# Required work
Say how many lines below hold the word "Print"; give the number by itself.

# Records
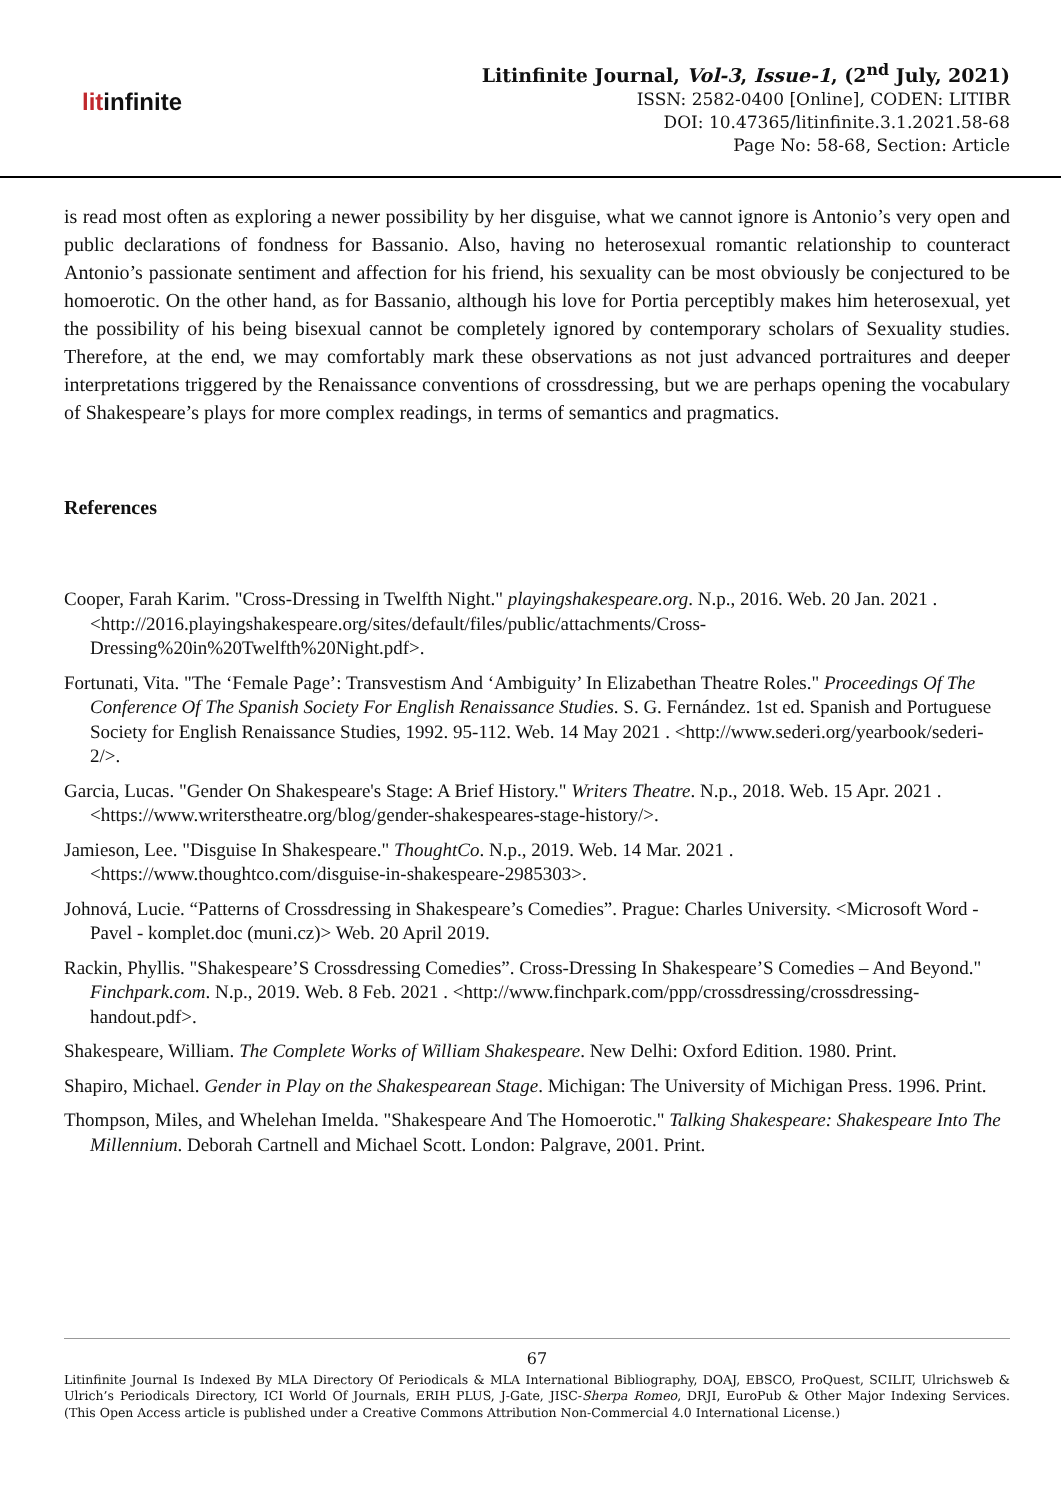litinfinite
Litinfinite Journal, Vol-3, Issue-1, (2<sup>nd</sup> July, 2021)
ISSN: 2582-0400 [Online], CODEN: LITIBR
DOI: 10.47365/litinfinite.3.1.2021.58-68
Page No: 58-68, Section: Article
is read most often as exploring a newer possibility by her disguise, what we cannot ignore is Antonio’s very open and public declarations of fondness for Bassanio. Also, having no heterosexual romantic relationship to counteract Antonio’s passionate sentiment and affection for his friend, his sexuality can be most obviously be conjectured to be homoerotic. On the other hand, as for Bassanio, although his love for Portia perceptibly makes him heterosexual, yet the possibility of his being bisexual cannot be completely ignored by contemporary scholars of Sexuality studies. Therefore, at the end, we may comfortably mark these observations as not just advanced portraitures and deeper interpretations triggered by the Renaissance conventions of crossdressing, but we are perhaps opening the vocabulary of Shakespeare’s plays for more complex readings, in terms of semantics and pragmatics.
References
Cooper, Farah Karim. "Cross-Dressing in Twelfth Night." playingshakespeare.org. N.p., 2016. Web. 20 Jan. 2021 . <http://2016.playingshakespeare.org/sites/default/files/public/attachments/Cross-Dressing%20in%20Twelfth%20Night.pdf>.
Fortunati, Vita. "The ‘Female Page’: Transvestism And ‘Ambiguity’ In Elizabethan Theatre Roles." Proceedings Of The Conference Of The Spanish Society For English Renaissance Studies. S. G. Fernández. 1st ed. Spanish and Portuguese Society for English Renaissance Studies, 1992. 95-112. Web. 14 May 2021 . <http://www.sederi.org/yearbook/sederi-2/>.
Garcia, Lucas. "Gender On Shakespeare's Stage: A Brief History." Writers Theatre. N.p., 2018. Web. 15 Apr. 2021 . <https://www.writerstheatre.org/blog/gender-shakespeares-stage-history/>.
Jamieson, Lee. "Disguise In Shakespeare." ThoughtCo. N.p., 2019. Web. 14 Mar. 2021 . <https://www.thoughtco.com/disguise-in-shakespeare-2985303>.
Johnová, Lucie. “Patterns of Crossdressing in Shakespeare’s Comedies”. Prague: Charles University. <Microsoft Word - Pavel - komplet.doc (muni.cz)> Web. 20 April 2019.
Rackin, Phyllis. "Shakespeare’S Crossdressing Comedies”. Cross-Dressing In Shakespeare’S Comedies – And Beyond." Finchpark.com. N.p., 2019. Web. 8 Feb. 2021 . <http://www.finchpark.com/ppp/crossdressing/crossdressing-handout.pdf>.
Shakespeare, William. The Complete Works of William Shakespeare. New Delhi: Oxford Edition. 1980. Print.
Shapiro, Michael. Gender in Play on the Shakespearean Stage. Michigan: The University of Michigan Press. 1996. Print.
Thompson, Miles, and Whelehan Imelda. "Shakespeare And The Homoerotic." Talking Shakespeare: Shakespeare Into The Millennium. Deborah Cartnell and Michael Scott. London: Palgrave, 2001. Print.
67
Litinfinite Journal Is Indexed By MLA Directory Of Periodicals & MLA International Bibliography, DOAJ, EBSCO, ProQuest, SCILIT, Ulrichsweb & Ulrich’s Periodicals Directory, ICI World Of Journals, ERIH PLUS, J-Gate, JISC-Sherpa Romeo, DRJI, EuroPub & Other Major Indexing Services. (This Open Access article is published under a Creative Commons Attribution Non-Commercial 4.0 International License.)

# Exercise answer
3